Cela est particulièrement vrai en ce qui concerne l’IA générative. Selon la version récemment adoptée par le Parlement européen, les modèles de fondation, quels que soient leurs cas d’utilisation, seraient fortement réglementés, et les entreprises développant et mettant en œuvre de tels systèmes seraient confrontées à des coûts de mise en conformité disproportionnés et à des risques de responsabilité disproportionnés.
Une telle réglementation pourrait conduire des entreprises hautement innovantes à déplacer leurs activités à l’étranger, des investisseurs retirant leur capital du développement des modèles de fondation européens et de l’IA européenne en général. Le résultat serait un écart de productivité critique entre les deux côtés de l’Atlantique.
Nous devons être clairs sur les conséquences. À l’instar de l’invention d’Internet ou de la percée des puces en silicium, l’IA générative est le type de technologie qui sera déterminante pour la capacité de performance et donc l’importance des différentes régions : les États dotés des modèles de grande langue les plus puissants auront un avantage concurrentiel décisif .
Leur influence est bien plus grande encore : en se substituant par exemple aux moteurs de recherche et en s’imposant comme les assistants de notre quotidien personnel et professionnel, ils seront aussi des outils puissants qui façonneront non seulement notre économie mais aussi notre culture. L’Europe ne peut pas se permettre de rester sur la touche.
Il est important de souligner que la complexité inhérente et les défis posés par l’IA générative, ainsi que le besoin indéniable d’une réglementation appropriée, ne sont en aucun cas niés. Compte tenu de l’impact profond de l’IA sur de nombreux domaines de la vie, il est clairement nécessaire de former correctement ces modèles et d’assurer leur utilisation en toute sécurité. Le devoir de diligence dans le développement de modèles, l’étiquetage standard du contenu généré par l’IA et les tests de sécurité avant l’introduction de nouveaux modèles sont des exigences qui doivent être appliquées.
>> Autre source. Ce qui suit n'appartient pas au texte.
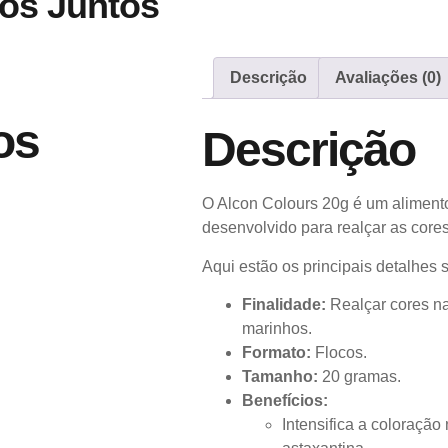
os Juntos
Descrição
Avaliações (0)
os
Descrição
O Alcon Colours 20g é um aliment
desenvolvido para realçar as cores
Aqui estão os principais detalhes 
Finalidade:
Realçar cores nat
marinhos.
Formato:
Flocos.
Tamanho:
20 gramas.
Benefícios:
Intensifica a coloração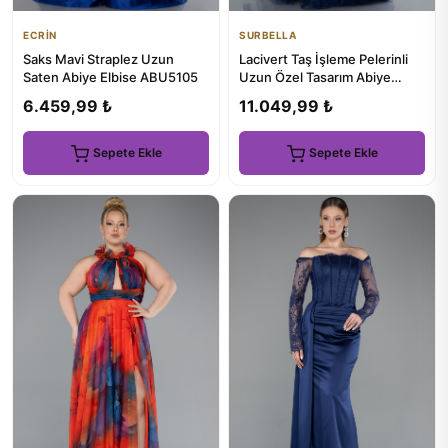
ECRİN
SURBELLA
Saks Mavi Straplez Uzun
Lacivert Taş İşleme Pelerinli
Saten Abiye Elbise ABU5105
Uzun Özel Tasarım Abiye
ABU4707
6.459,99 ₺
11.049,99 ₺
Sepete Ekle
Sepete Ekle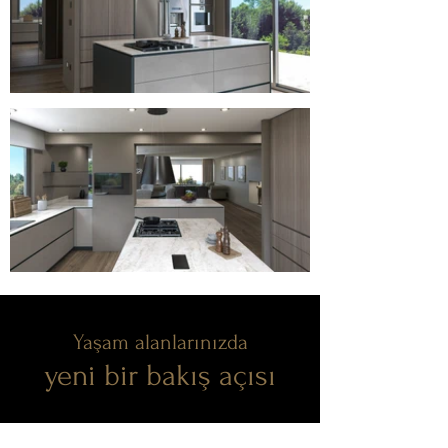
Yaşam alanlarınızda
yeni bir bakış açısı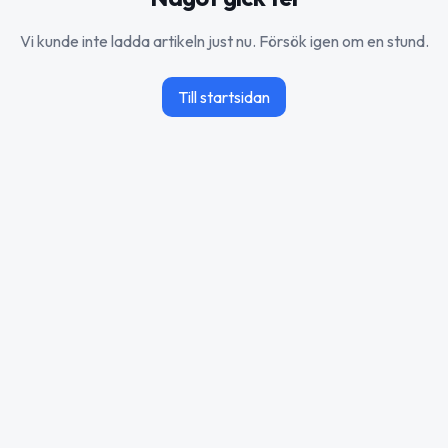
Vi kunde inte ladda artikeln just nu. Försök igen om en stund.
Till startsidan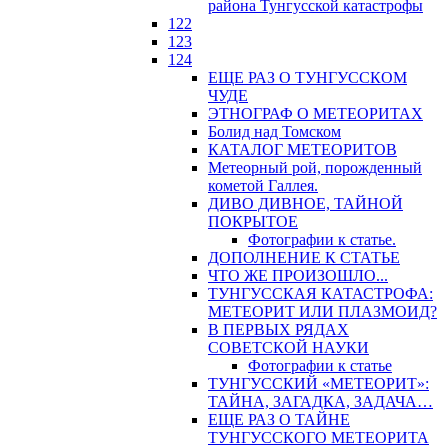
района Тунгусской катастрофы
122
123
124
ЕЩЕ РАЗ О ТУНГУССКОМ
ЧУДЕ
ЭТНОГРАФ О МЕТЕОРИТАХ
Болид над Томском
КАТАЛОГ МЕТЕОРИТОВ
Метеорный рой, порожденный
кометой Галлея.
ДИВО ДИВНОЕ, ТАЙНОЙ
ПОКРЫТОЕ
Фотографии к статье.
ДОПОЛНЕНИЕ К СТАТЬЕ
ЧТО ЖЕ ПРОИЗОШЛО...
ТУНГУССКАЯ КАТАСТРОФА:
МЕТЕОРИТ ИЛИ ПЛАЗМОИД?
В ПЕРВЫХ РЯДАХ
СОВЕТСКОЙ НАУКИ
Фотографии к статье
ТУНГУССКИЙ «МЕТЕОРИТ»:
ТАЙНА, ЗАГАДКА, ЗАДАЧА…
ЕЩЕ РАЗ О ТАЙНЕ
ТУНГУССКОГО МЕТЕОРИТА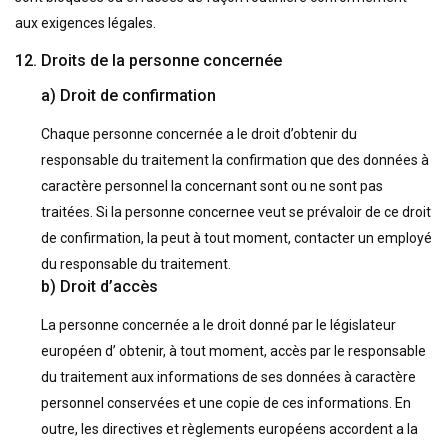
aux exigences légales.
12. Droits de la personne concernée
a) Droit de confirmation
Chaque personne concernée a le droit d’obtenir du
responsable du traitement la confirmation que des données à
caractère personnel la concernant sont ou ne sont pas
traitées. Si la personne concernee veut se prévaloir de ce droit
de confirmation, la peut à tout moment, contacter un employé
du responsable du traitement.
b) Droit d’accès
La personne concernée a le droit donné par le législateur
européen d’ obtenir, à tout moment, accès par le responsable
du traitement aux informations de ses données à caractère
personnel conservées et une copie de ces informations. En
outre, les directives et règlements européens accordent a la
Cependant, vouloir ancrer la réglementation de l’IA générative dans la loi et procéder avec une logique de conformité rigide est une approche aussi bureaucratique qu’inefficace pour remplir son objectif. Dans un contexte où l’on connaît très peu les risques réels, le business model ou les applications de l’IA générative, le droit européen devrait se limiter à énoncer des grands principes dans une approche par les risques.
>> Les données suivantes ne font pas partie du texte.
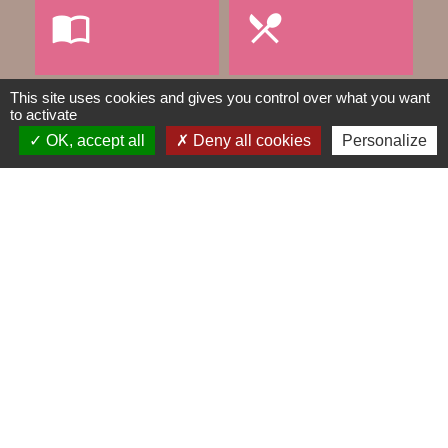
import_contacts
local_dining
This site uses cookies and gives you control over what you want
to activate
TRAVAUX EN COURS
VOS DÉMARCHES
OK, accept all
Deny all cookies
Personalize
build
account_balance
DÉCHETS
public
Contacts
Mairie de Gometz-le-Châtel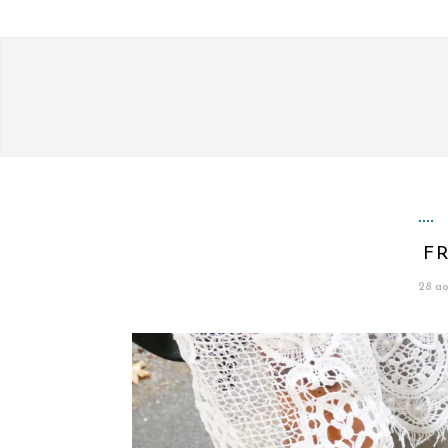
F
28 ao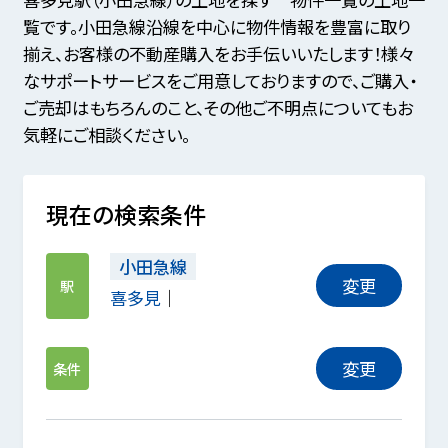
覧です。小田急線沿線を中心に物件情報を豊富に取り
揃え、お客様の不動産購入をお手伝いいたします！様々
なサポートサービスをご用意しておりますので、ご購入・
ご売却はもちろんのこと、その他ご不明点についてもお
気軽にご相談ください。
現在の検索条件
小田急線
変更
駅
喜多見
変更
条件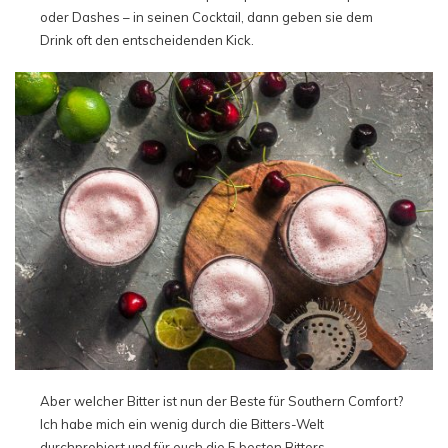
oder Dashes – in seinen Cocktail, dann geben sie dem
Drink oft den entscheidenden Kick.
Aber welcher Bitter ist nun der Beste für Southern Comfort?
Ich habe mich ein wenig durch die Bitters-Welt
durchprobiert und für euch die 5 besten Bitters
La mise en œuvre de ces principes devrait être confiée à un organisme de réglementation dédié composé d’experts au niveau de l’UE et devrait être réalisée dans le cadre d’un processus agile capable de les adapter en permanence au rythme rapide du développement technologique et aux risques concrets émergents. Une telle procédure devrait être élaborée en concertation avec l’économie.
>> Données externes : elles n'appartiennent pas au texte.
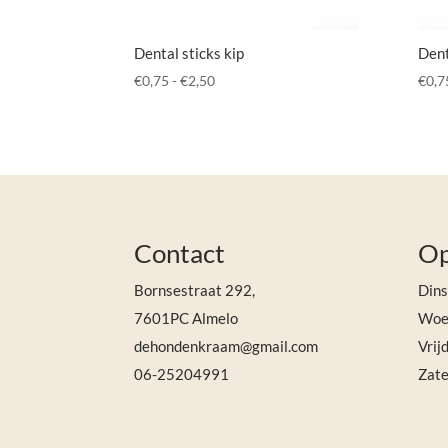
Dental sticks kip
Dent
Prijsklasse:
€
0,75
-
€
2,50
€
0,7
€0,75
tot
€2,50
Contact
Op
Bornsestraat 292,
Din
7601PC Almelo
Woen
dehondenkraam@gmail.com
Vrij
06-25204991
Zate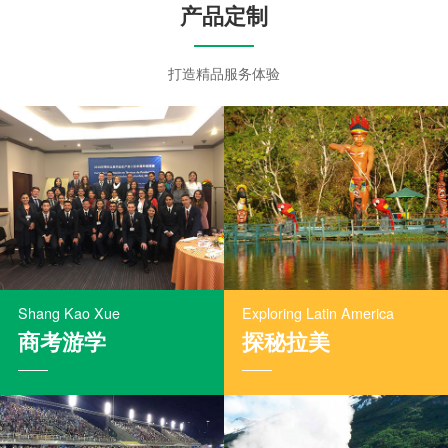
产品定制
打造精品服务体验
Shang Kao Xue
Exploring Latin America
商考游学
探秘拉美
La construction d’un cadre transatlantique est également une priorité.C’est une condition préalable pour assurer la crédibilité des garanties que nous mettons en place. Étant donné que de nombreux acteurs majeurs de l’écosystème américain ont également formulé des propositions similaires, il appartient aux représentants de l’Union européenne de saisir cette opportunité pour créer des conditions de concurrence juridiquement contraignantes.
Nous sommes convaincus que notre avenir dépend en grande partie de l’intégration de l’Europe à l’avant-garde technologique, en particulier dans un domaine aussi important que l’intelligence artificielle (générative).
Pour cette raison, nous appelons les décideurs européens à réviser la dernière version de la loi sur l’IA et à convenir d’une législation proportionnée et tournée vers l’avenir qui contribuera à la compétitivité européenne tout en protégeant notre société.
Il est de notre responsabilité commune de jeter les bases d’un développement européen de l’IA qui soit conforme à nos valeurs et constitue la base d’une Europe forte, innovante et prospère.